As of Monday, Taylor was still at Providence Centralia, and said he’d likely be there for another five days while receiving care and medication. 

Taylor said he chose to come forward about his diagnosis and his experiences to help put a human face to a pandemic often reported on through statistics and second-hand observations.

“I thought this is important,” he said. “All we do is we see the numbers from Lewis County, but we need to humanize it.”

Lewis County has had 1,056 cases of COVID-19 since March and 14 deaths, 10 of which have occurred in the past two months. 

Caserta said Monday that there are about 30 people hospitalized for COVID-19 between the two hospitals. Meanwhile, cases are spiking throughout the region. The hospitals have seen spikes in virus activity after past holidays, traditional gatherings, and even after election day, and staff is worried about what Thanksgiving will bring, he said. 

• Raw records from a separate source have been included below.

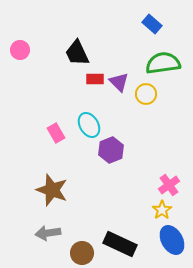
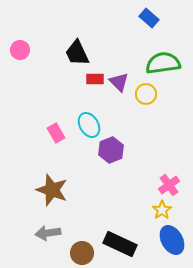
blue rectangle: moved 3 px left, 6 px up
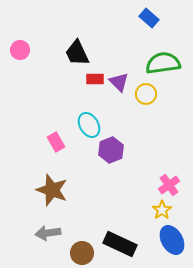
pink rectangle: moved 9 px down
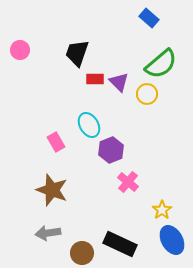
black trapezoid: rotated 44 degrees clockwise
green semicircle: moved 2 px left, 1 px down; rotated 148 degrees clockwise
yellow circle: moved 1 px right
pink cross: moved 41 px left, 3 px up; rotated 15 degrees counterclockwise
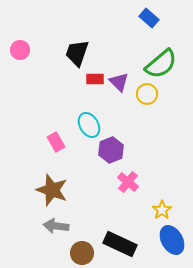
gray arrow: moved 8 px right, 7 px up; rotated 15 degrees clockwise
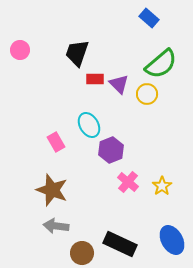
purple triangle: moved 2 px down
yellow star: moved 24 px up
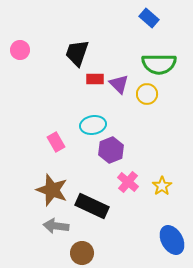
green semicircle: moved 2 px left; rotated 40 degrees clockwise
cyan ellipse: moved 4 px right; rotated 70 degrees counterclockwise
black rectangle: moved 28 px left, 38 px up
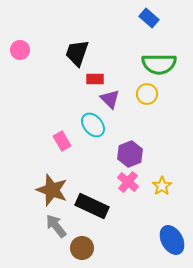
purple triangle: moved 9 px left, 15 px down
cyan ellipse: rotated 60 degrees clockwise
pink rectangle: moved 6 px right, 1 px up
purple hexagon: moved 19 px right, 4 px down
gray arrow: rotated 45 degrees clockwise
brown circle: moved 5 px up
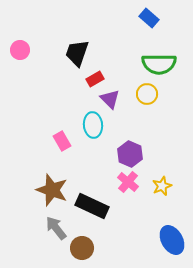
red rectangle: rotated 30 degrees counterclockwise
cyan ellipse: rotated 35 degrees clockwise
purple hexagon: rotated 15 degrees counterclockwise
yellow star: rotated 12 degrees clockwise
gray arrow: moved 2 px down
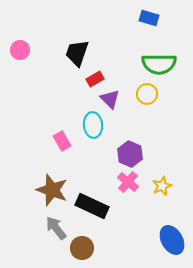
blue rectangle: rotated 24 degrees counterclockwise
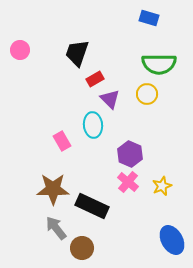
brown star: moved 1 px right, 1 px up; rotated 20 degrees counterclockwise
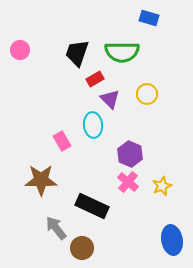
green semicircle: moved 37 px left, 12 px up
brown star: moved 12 px left, 9 px up
blue ellipse: rotated 20 degrees clockwise
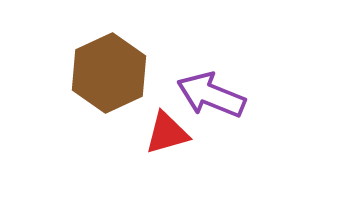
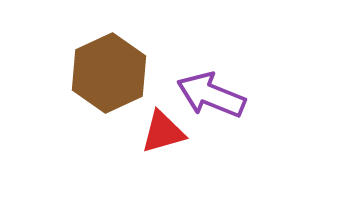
red triangle: moved 4 px left, 1 px up
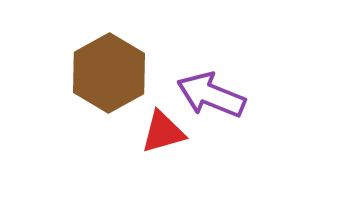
brown hexagon: rotated 4 degrees counterclockwise
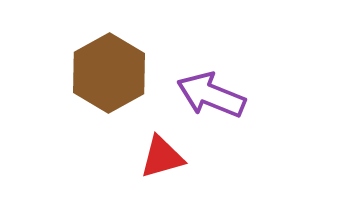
red triangle: moved 1 px left, 25 px down
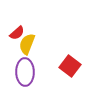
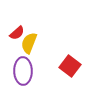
yellow semicircle: moved 2 px right, 1 px up
purple ellipse: moved 2 px left, 1 px up
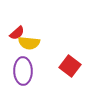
yellow semicircle: rotated 105 degrees counterclockwise
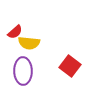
red semicircle: moved 2 px left, 1 px up
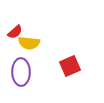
red square: rotated 30 degrees clockwise
purple ellipse: moved 2 px left, 1 px down
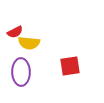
red semicircle: rotated 14 degrees clockwise
red square: rotated 15 degrees clockwise
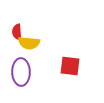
red semicircle: moved 2 px right; rotated 112 degrees clockwise
red square: rotated 15 degrees clockwise
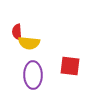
purple ellipse: moved 12 px right, 3 px down
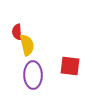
yellow semicircle: moved 2 px left, 2 px down; rotated 110 degrees counterclockwise
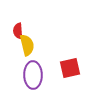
red semicircle: moved 1 px right, 1 px up
red square: moved 2 px down; rotated 20 degrees counterclockwise
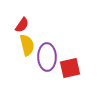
red semicircle: moved 4 px right, 6 px up; rotated 140 degrees counterclockwise
purple ellipse: moved 14 px right, 18 px up
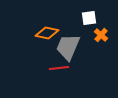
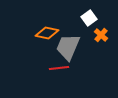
white square: rotated 28 degrees counterclockwise
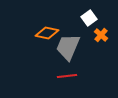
red line: moved 8 px right, 8 px down
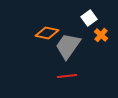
gray trapezoid: moved 1 px up; rotated 12 degrees clockwise
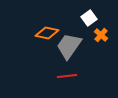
gray trapezoid: moved 1 px right
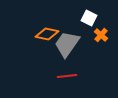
white square: rotated 28 degrees counterclockwise
orange diamond: moved 1 px down
gray trapezoid: moved 2 px left, 2 px up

“Frankly we’re concerned that if people are not safe, they’re not masking, they’re getting together with people outside their household for Thanksgiving … we could see a significant surge of COVID-19,” Caserta said. “I don’t think we can mention enough our healthcare workers are working really hard right now. They have a heart of service and they’re pushing sometimes the physical limits of how much they can give.”

Taylor praised the care he’s gotten at Providence Centralia, and the hospital’s protocols to avoid spreading the illness. 

Staff treating him all wear full personal protective equipment (PPE) including double face masks, double gloves and face shields, he said. 

“I’m in this … it’s an isolation room,” he said. “I was in the ER for a while and I was in an isolation room when they brought me in by the ambulance. That was a weird experience. I don’t remember being in the ambulance.”

Caserta said the hospital rooms for COVID-19 patients have some differences from other rooms, including more fully stocked cupboards so medical providers don’t have to go in and out, minimizing the risk of spreading the infection. Patients can talk with providers over the phone, and if they don’t have a tablet to speak with family over video chats, the hospital will loan them an iPad, he said.

“We always spend a lot of time cleaning rooms between patients,” Caserta added. “Outside of the general recommended cleaning we actually use ultraviolet disinfection after every COVID patient. … That’s worked really well even outside COVID-19.”

The process has helped decrease other serious infections at the hospital as well, he said. 

While Taylor has been seriously ill, his son Franklin Taylor, 22, has also tested positive, but has so far not had symptoms. 

“We’re just taking this quarantine serious,”  Franklin Taylor said. “It puts it in perspective that someone who could have health conditions like my dad that it affects them more drastically. It made us worry more about who you know who gets it.”

Taylor said it’s difficult for him to not think about work while he’s in the hospital, but said many of his clients at the Silver Agency have reached out to wish him well. In the meantime, he’s urging everyone to take the virus seriously, wear a mask and keep up social distancing. 

“We don’t know, there might be some long lasting effects after you have this,” he said.